Trudeau doesn’t think that our Canadian Citizenship Guide should use the word “barbaric” to describe “honour killings, female genital mutilations, forced marriages, and other gender based violence.” I agree with him.
Trudeau abhors these cultural practices as do we all; that isn’t the point. His point is that official Canadian government communication should not use value-laden, subjective rhetoric to describe the political or cultural practices of other countries.
Trudeau has been vilified, forced to equivocate by a political media which more and more seeks a Trump- like, name- calling approach to international discourse.
For the Canadian Citizenship Guide to delineate the cultural practices and beliefs we Canadians embrace is appropriate, but to rhetorically denounce other cultures, erodes long-standing, respected, Canadian moral authority.

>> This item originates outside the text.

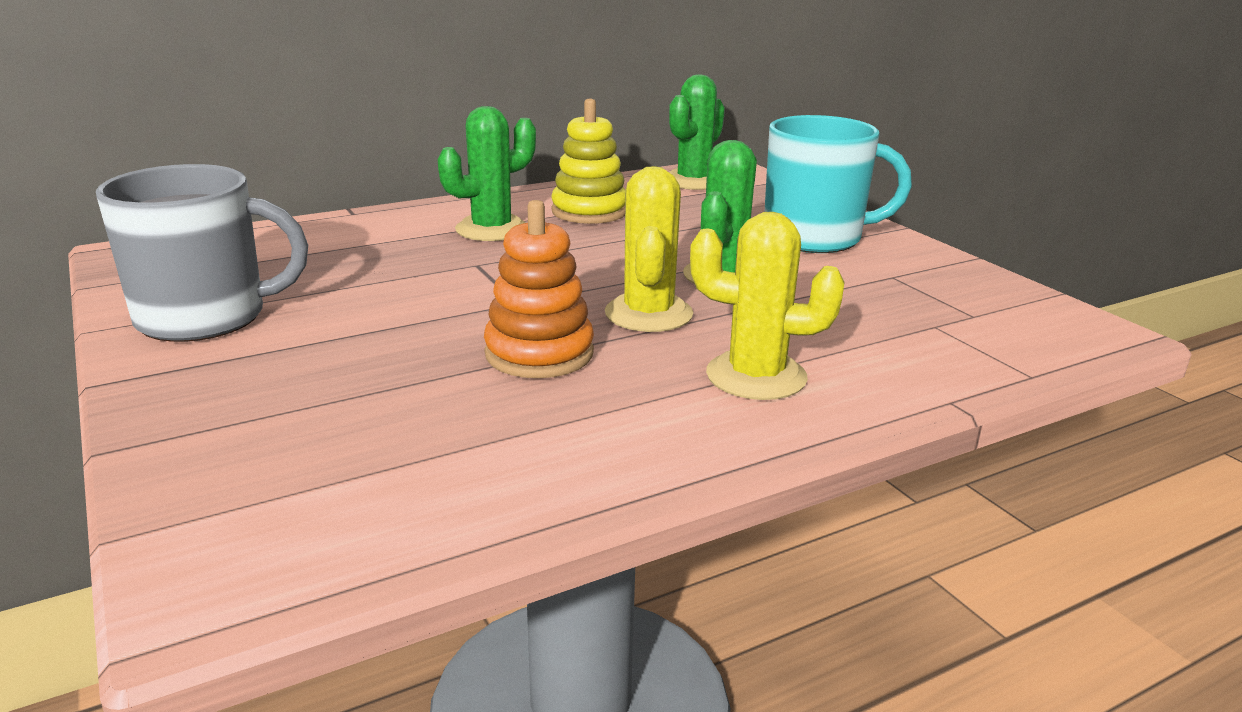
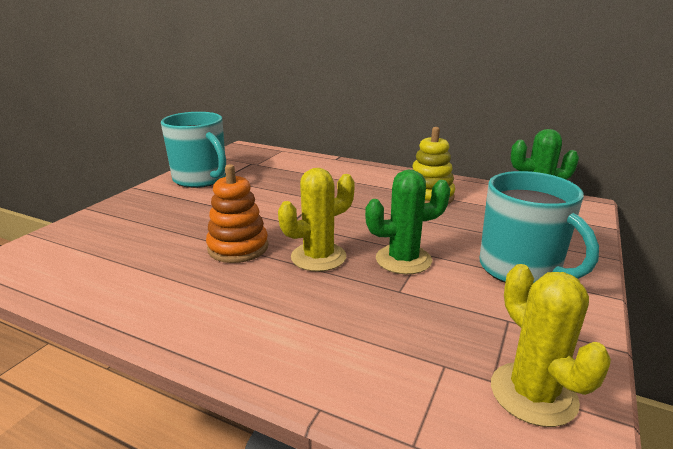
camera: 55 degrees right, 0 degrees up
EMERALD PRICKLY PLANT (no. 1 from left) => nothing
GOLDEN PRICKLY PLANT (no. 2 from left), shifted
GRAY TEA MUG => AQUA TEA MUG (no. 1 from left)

Canada’s action in not joining the U.S. “coalition of the willing” in Iraq was an exquisite, strong statement of Canadian moral perspective, accomplished without a subjective denunciation of American foreign policy or other tempting but disrespectful rhetoric. The point was made more strongly by principled action rather than by editorial condemnation. Canada remained above the fray.
If we describe the cultural practices of other countries as “barbaric” in documents we present to the world, what might we next include as barbaric, cruel, or racist?
I humbly suggest the following for inclusion in Canada’s Citzenship Guide:
“Canada’s openness and generosity does not extend to people from countries which allow the barbaric practice of encouraging its citizenry to carry assault, automatic, and concealed weapons wherever they go, or from countries which continually and amorally prop up dictatorial regimes around the world for their own gain, or from countries which allow the immoral practice of capital punishment or encourage the brutal practice of bull fighting. “
Are these generally accepted Canadian judgements? Yes. Are they appropriate for inclusion in an official Canadian document? No.
Justin Trudeau is right. We should not use subjective, value- laden rhetoric in official government communication with the world. Nor should we reduce ourselves to the level of some leaders and politicians, who routinely and publicly use pejorative terms such as “axes of evil”, “madman”, “exporters of terrorism” , or “murderous thugs.”